フランスなど欧州のいくつかの国やオーストラリアで、子どもたちの心身の健康を守るため、また性的搾取をはじめとする犯罪被害や各種イジメからの子どもの保護を目的として、SNS利用への年齢制限を設ける動きがある。
背景にある考え方は国によって異なるところがあり、例えばフランスは以下の点を強調している。
・
若者の精神的健康
・サイバーいじめ
・注意力を奪うプラットフォーム設計
・夜間利用と睡眠不足
・学校生活への影響
・親だけでは対応できない巨大プラットフォームの影響力、など
一方、日本では有識者とやらが発する、子どもたちのプライバシーの問題や自由の尊重を理由としたSNSの利用規制へ反対する強い意見があり、具体的な対策がほとんど取られていない。
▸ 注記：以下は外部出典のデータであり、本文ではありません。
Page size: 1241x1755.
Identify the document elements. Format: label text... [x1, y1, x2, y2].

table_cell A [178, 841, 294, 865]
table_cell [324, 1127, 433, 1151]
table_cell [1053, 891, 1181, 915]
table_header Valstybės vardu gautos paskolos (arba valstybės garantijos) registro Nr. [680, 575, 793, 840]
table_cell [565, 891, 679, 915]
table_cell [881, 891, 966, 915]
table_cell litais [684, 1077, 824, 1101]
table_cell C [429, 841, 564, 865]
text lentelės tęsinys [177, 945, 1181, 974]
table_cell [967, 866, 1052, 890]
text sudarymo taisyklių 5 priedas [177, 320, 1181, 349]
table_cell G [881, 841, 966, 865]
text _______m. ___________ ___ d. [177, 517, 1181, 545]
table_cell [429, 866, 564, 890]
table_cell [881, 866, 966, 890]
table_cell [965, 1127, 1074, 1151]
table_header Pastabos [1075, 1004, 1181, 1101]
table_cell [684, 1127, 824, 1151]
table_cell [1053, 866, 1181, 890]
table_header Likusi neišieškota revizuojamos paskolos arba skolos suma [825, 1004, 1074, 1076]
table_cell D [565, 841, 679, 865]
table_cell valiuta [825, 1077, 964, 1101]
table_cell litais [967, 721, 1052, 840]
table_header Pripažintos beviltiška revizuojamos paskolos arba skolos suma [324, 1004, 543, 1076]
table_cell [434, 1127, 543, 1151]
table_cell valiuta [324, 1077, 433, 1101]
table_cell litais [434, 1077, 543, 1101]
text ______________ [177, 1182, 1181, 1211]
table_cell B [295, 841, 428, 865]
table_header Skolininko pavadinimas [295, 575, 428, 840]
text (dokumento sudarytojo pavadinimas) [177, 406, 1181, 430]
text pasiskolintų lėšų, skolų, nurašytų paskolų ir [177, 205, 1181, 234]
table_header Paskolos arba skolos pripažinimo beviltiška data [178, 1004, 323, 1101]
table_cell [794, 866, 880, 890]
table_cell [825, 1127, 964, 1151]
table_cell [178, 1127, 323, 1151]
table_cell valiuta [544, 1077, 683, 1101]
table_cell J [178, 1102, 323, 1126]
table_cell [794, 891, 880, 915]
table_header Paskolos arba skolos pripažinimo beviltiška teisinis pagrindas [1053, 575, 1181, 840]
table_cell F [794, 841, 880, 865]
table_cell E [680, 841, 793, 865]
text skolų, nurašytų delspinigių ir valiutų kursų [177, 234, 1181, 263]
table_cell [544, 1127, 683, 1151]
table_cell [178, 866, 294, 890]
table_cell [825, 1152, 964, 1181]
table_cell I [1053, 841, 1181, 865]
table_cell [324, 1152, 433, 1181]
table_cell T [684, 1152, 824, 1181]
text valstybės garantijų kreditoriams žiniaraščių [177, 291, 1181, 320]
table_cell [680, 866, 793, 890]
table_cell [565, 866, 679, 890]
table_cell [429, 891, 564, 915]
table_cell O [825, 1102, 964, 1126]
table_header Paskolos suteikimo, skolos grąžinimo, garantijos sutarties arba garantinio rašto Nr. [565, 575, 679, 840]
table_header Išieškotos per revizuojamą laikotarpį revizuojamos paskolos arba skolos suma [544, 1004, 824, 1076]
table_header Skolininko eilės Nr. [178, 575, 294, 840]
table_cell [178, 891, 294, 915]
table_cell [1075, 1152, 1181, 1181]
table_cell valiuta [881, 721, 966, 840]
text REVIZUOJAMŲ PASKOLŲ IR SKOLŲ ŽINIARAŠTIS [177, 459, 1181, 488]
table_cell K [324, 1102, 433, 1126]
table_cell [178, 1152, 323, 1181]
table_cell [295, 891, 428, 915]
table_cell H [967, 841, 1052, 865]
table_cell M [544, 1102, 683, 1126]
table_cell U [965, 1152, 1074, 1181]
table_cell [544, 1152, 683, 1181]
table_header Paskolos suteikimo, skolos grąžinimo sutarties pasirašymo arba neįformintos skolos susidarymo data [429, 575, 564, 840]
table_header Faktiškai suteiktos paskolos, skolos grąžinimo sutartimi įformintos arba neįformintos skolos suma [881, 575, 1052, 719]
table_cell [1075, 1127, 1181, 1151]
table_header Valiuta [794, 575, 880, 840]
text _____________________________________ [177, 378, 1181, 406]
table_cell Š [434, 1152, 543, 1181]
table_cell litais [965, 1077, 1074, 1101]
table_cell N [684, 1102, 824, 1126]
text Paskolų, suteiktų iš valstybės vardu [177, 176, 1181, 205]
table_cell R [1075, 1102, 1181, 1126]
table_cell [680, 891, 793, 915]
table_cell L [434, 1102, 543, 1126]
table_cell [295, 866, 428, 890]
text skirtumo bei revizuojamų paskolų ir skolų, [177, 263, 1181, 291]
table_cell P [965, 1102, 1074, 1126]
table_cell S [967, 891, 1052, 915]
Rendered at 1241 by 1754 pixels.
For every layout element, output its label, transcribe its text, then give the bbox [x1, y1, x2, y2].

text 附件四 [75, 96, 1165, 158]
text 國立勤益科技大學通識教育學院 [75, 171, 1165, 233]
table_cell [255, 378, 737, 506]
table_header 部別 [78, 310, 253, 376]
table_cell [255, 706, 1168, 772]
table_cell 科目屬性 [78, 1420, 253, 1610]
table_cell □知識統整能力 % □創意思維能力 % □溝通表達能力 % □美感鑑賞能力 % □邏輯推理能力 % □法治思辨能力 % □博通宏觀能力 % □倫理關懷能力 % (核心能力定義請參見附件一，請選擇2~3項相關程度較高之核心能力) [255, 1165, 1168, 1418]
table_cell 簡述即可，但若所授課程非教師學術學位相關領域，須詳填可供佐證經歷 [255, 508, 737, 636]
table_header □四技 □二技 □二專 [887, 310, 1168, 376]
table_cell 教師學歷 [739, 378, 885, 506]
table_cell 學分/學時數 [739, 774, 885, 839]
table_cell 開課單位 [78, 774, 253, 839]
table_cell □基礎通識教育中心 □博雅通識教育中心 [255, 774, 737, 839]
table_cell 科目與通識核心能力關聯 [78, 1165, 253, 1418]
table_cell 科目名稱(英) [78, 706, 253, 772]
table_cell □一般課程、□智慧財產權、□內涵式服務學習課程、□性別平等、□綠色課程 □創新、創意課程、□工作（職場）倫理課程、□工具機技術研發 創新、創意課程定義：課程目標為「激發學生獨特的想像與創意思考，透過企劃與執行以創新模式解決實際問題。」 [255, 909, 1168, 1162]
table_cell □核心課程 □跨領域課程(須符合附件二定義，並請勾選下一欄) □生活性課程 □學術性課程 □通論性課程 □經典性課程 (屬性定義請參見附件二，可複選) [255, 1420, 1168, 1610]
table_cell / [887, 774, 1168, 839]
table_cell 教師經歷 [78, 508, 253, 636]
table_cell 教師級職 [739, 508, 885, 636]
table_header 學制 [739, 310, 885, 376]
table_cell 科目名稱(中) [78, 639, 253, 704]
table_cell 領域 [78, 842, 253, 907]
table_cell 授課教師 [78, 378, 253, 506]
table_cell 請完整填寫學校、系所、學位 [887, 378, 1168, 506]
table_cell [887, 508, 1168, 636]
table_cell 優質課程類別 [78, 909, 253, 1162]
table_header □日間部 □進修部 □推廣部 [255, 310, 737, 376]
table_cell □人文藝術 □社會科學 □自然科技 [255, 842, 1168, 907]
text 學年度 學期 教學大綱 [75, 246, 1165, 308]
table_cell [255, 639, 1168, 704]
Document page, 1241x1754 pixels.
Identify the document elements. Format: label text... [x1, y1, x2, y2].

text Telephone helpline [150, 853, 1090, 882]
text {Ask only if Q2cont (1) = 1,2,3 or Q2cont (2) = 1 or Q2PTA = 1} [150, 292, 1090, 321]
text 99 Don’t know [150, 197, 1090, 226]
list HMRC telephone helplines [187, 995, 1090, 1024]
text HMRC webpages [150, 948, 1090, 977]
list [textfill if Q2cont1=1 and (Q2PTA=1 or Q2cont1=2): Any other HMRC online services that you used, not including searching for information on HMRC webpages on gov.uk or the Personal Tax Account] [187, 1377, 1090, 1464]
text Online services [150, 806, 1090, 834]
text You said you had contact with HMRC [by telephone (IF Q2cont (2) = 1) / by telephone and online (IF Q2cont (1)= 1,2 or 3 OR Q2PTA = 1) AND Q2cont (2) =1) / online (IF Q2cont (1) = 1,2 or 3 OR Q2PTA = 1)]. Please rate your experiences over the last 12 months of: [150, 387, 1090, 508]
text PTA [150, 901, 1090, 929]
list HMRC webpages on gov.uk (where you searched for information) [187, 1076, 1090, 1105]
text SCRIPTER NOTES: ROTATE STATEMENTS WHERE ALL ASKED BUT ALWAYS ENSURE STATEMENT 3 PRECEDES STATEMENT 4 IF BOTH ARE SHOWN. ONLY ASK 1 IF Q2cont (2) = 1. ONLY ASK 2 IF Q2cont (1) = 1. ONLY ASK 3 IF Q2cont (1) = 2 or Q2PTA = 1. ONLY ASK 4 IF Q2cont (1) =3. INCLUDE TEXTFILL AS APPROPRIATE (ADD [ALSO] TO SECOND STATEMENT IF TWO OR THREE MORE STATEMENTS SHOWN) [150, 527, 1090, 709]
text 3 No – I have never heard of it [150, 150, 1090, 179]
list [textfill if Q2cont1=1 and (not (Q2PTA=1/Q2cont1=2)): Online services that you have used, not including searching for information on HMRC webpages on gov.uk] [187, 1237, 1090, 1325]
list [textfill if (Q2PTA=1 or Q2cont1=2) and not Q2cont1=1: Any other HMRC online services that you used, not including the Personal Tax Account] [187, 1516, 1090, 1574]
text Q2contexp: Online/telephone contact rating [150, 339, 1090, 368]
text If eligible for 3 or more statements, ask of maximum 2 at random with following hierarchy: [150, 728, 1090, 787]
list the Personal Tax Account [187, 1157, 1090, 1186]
その代わりに、「学校教育でSNSの正しい使い方を教えるべきだ」とか「プラットフォームに対策を講じるように要請する」といった考えがいまも採用されている。
が、考えてみればいい。学校教育で教えるSNSの正しい使い方? それって具体的に何を示しているのか分かる人がいるのか。教育の現場を惑わせるだけではないのか。そのための明確な「トリセツ」でも作成されているのか。
学校の教師がSNS利用について具体的に何をどう教えるのかを示さず、「相手は子どもなんだから、学校で先生が教えてやれよ」だけでは何も動くはずがない。さらに、もし役人がそのための「指導要領」を作ったとしても、ネットの状況は日々変化しているので対応できるものでもない。
Xやメタなどの米国のプラットフォームが、どれだけ反倫理的な運営を平然と続けているかは日々の彼らの動きから誰でもわかるはずだ。各国の行政からの要請を無視するそれらの姿勢はこれからも容易に変わることはないだろう。
そして日本の有識者の中には「今やSNSは子どもたちの<居場所>なので、彼らのためにそれを奪うわけにはいかない」という考えで規制に反対する向きもあるが、どうにも理解が不可能だ。
自分の10歳の子どもがSNSに居心地のよい<居場所>を見つけ、そのまま成長していくことを想像してみればいい。例えば20歳までの10年間、SNSで過ごした彼(女)が、その後、そこからどうやって抜け出せるとおもうか。
SNSという、優れた(もちろん皮肉だが)ユーザビリティを実現しているツールだからこそ、子供らは中毒的にそこにのめり込み、友達などとの実体のある付き合い(コミュニケーション)ではなく、ただ手のひらの上ですべてを済ましてしまう。
SNSが使えなくなったから、子どもたちが友達との交流手段がなくなるわけでもあるまい。学校以外で友達に伝えたいことがあれば電話すればいい、訪ねていけばいい、遠方であればメールすればいい。
SNSが使えなくなると子どもたちは孤立してしまう。だから居場所としてのSNSが彼らに必要なのだとする考えが、僕にはどうしても理解できない。
ヴァーチャルからリアルへと、むしろ今のうちに子どもたちを取り戻すべきではないのか。